BMW's Margin Squeeze

Posted by: Gail Edmondson on November 6, 2007

Mini 2008

BMW third-quarter results, released Nov. 6, provoked fury among analysts and investors. Its battered shares were down nearly 5% by the end of the day.

No one can understand why BMW’s soaring sales don’t translate into higher profits. Instead, as BMW’s car sales and revenues grow, profit margins shrink. In the third quarter, sales were up 13% by volume and revenues rose a stunning 19% to 13.8 billion euros ($20 billion), powered by the new Mini and the X5. Sales at the Rolls Royce unit were up 52 percent over Q3 2006, as the swish Phantom convertible hit the market.

On the profit side of the equation, net profit rose by 78% to 803 million euros ($1.16 billion). But the group operating margin fell from 7.6% percent to 7.1%, zapped by 135 million ($195 milion) in undefined reconciliations. “BMW’s third-quarter profit should have been far, far better,” says Morgan Stanley analyst Adam Jonas, comparing BMW’s anemic result to Audi, which saw its profit up 76% on a 4% growth in volume and Mercedes up 55% with 10% growth. “Cost control and competition appear to be the culprits,” says Jonas.

Can BMW rev its bottom line back up to where it should be. My guess is that CEO Norbert Reithofer is still tuning up Bimmer Inc. He’s only one year on the job, and just presented his strategic review in October, which targets an operating margin of between 8-10 percent by 2012. I put my chips on very solid results starting in Q4 and going into 2008.

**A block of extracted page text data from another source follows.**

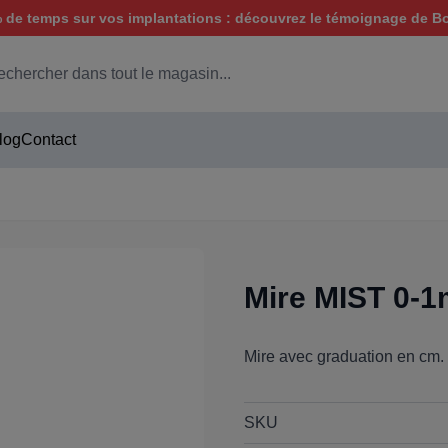
de temps sur vos implantations : découvrez le témoignage de B
hercher
log
Contact
Mire MIST 0-
Mire avec graduation en cm.
SKU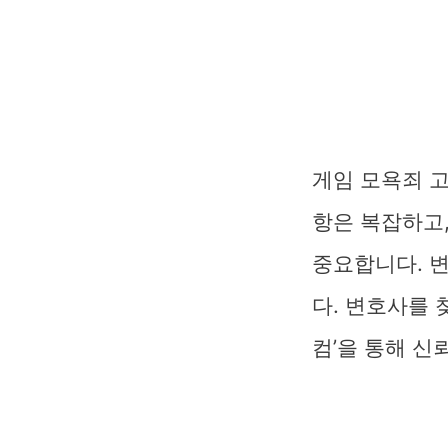
게임 모욕죄 
항은 복잡하고
중요합니다. 
다. 변호사를 찾
컴’을 통해 신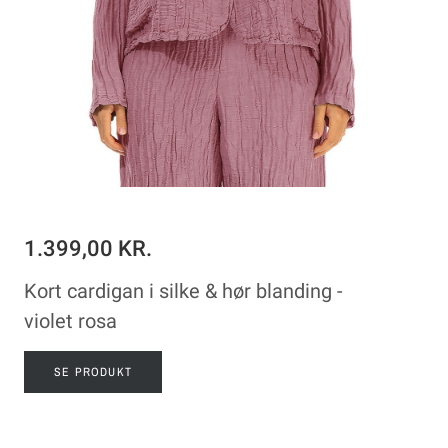
1.399,00 KR.
Kort cardigan i silke & hør blanding -
violet rosa
SE PRODUKT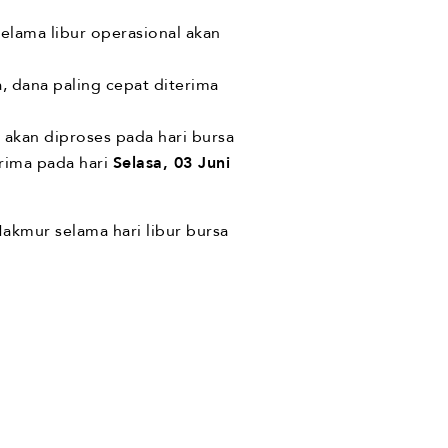
elama libur operasional akan
, dana paling cepat diterima
 akan diproses pada hari bursa
rima pada hari
Selasa, 03 Juni
akmur selama hari libur bursa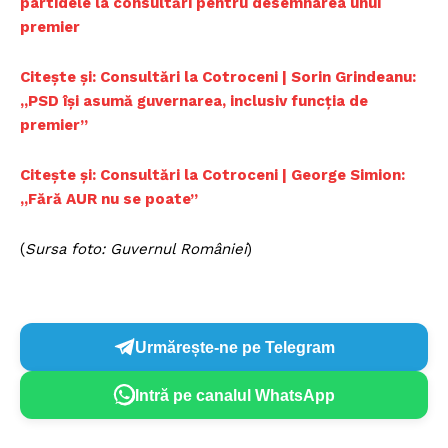
partidele la consultări pentru desemnarea unui
premier
Citește și: Consultări la Cotroceni | Sorin Grindeanu:
„PSD își asumă guvernarea, inclusiv funcția de
premier”
Citește și: Consultări la Cotroceni | George Simion:
„Fără AUR nu se poate”
(
Sursa foto: Guvernul României
)
Urmărește-ne pe Telegram
Intră pe canalul WhatsApp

Yes — it’s hard to explain that target date of 2012 for a decent, BMW-like return on sales. Especially since Audi and Mercedes are already showing margins of 8% or better. So either Reithofer aims to surprise on the upside, or the German premium car industry is headed for some kind of major ecology-driven disjunction that throws all bets off. Reithofer in fact argues that investments in green technologies have cut seriously into earnings. R&D expenses were up 20% year on year.

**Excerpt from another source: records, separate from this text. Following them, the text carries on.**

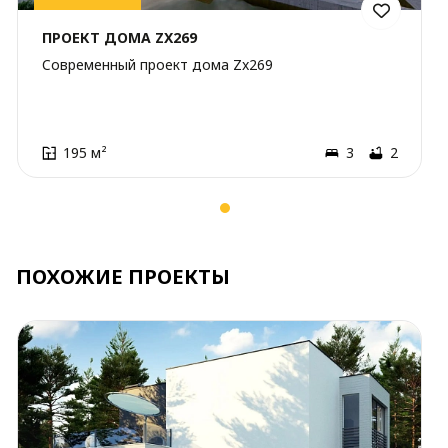
ПРОЕКТ ДОМА ZX269
Cовременный проект дома Zx269
195 м²
3
2
ПОХОЖИЕ ПРОЕКТЫ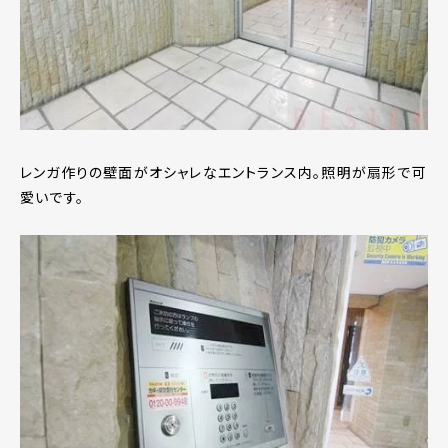
レンガ作りの壁面がオシャレなエントランス内。照明が扇形で可
愛いです。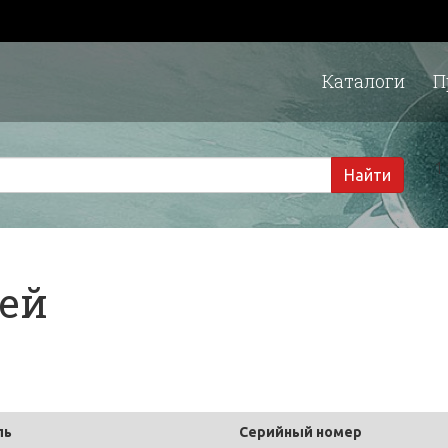
Каталоги
П
1 
Найти
тей
ль
Серийный номер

BMW is a cautious company with conservative accounting practices. Its owners sit on the supervisory board and don’t like downside surprises. My guess is that Reithofer is taking a bit of a hit upfront, investing ahead of the curve to make sure he isn’t caught off balance as the industry prepares for a very different future.

After all, BMW isn’t a company that shocks the market from quarter to quarter with $1 billion black holes or quality catastrophies. (It’s amazing to me how quickly the Street forgives and forgets those blunders at other companies like ex-DaimlerChrysler.) BMW is also known for leading the industry on the technology front, not lagging. I’m betting BMW makes the profit curve sooner rather than later. In 90 days, we’ll know more.

Reader Comments

RAM

November 6, 2007 8:05 PM

A bit of advice to BMW: Say your car is an A product, and you sell to the A market. Then I advise you NOT to sell your A product into the B market, like Mercedes has done. Furthermore, if you start making small BMW's that everybody can afford, you will lose your market image of being THE brand in the world, and you will no longer be perceived as making the most prestigeous cars. The same thing will happen to you that happened to Mercedes. Nobody regards Mercedes to be the best brand, and to be a car only the rich were driving. Thus the really rich did not want the car anymore, because everybody has it, and they are no longer in a unique class of rich people driving Mercedes, etc., etc.
You cannot gain the whole market, and you cannot be like Toyota, unless you want to of course.... However, there should still be enough rich people to buy your car at a premium price! So do not lower your pricing, as the article says, your market share will increase of course, but your profits will decrease. This is simple sales!

noz

November 7, 2007 7:51 PM

RAM makes some excellent points. Few can master the art of 'being all things to all people', and a bunch fail in their efforts. And for what? An ego massage? Germans with their built-in arrogance have fallen pray to this, and to be honest, I love to see it. Watching the so-called leaders stumble and fall over their own shoes is a source of entertainment. Perverse? No, not really. And it beats the living heck out of TV and 'Professional Sports'. And yes, there is more joy in the super-low ratings of Congress, but that is another subject.

Seems to me that endless growth is the enemy, NOT a means of 'survival among the fittest' largely because those 'fittest' are not so in the long run, and these days, the short run as well. Might I mention GM, Ford, Chrysler, Mercedes, VW, Audi, etc.

And as to profits, one might look into so-called 'executive compensation' as an unwarranted expense.

Tommy G

November 26, 2007 2:16 PM

When companies sell an increase in the numbers lot small lower margin cars, then the operating margin will fall. Net profit rose by 78%. I would say that a good number. The company must look at expenditures to increase profit margin. Another area to conceder is perception. I drive a Mercedes because I perceive Mercedes to be a better cost value than BMW. If BMW wants my business, then the company must change my stated perception.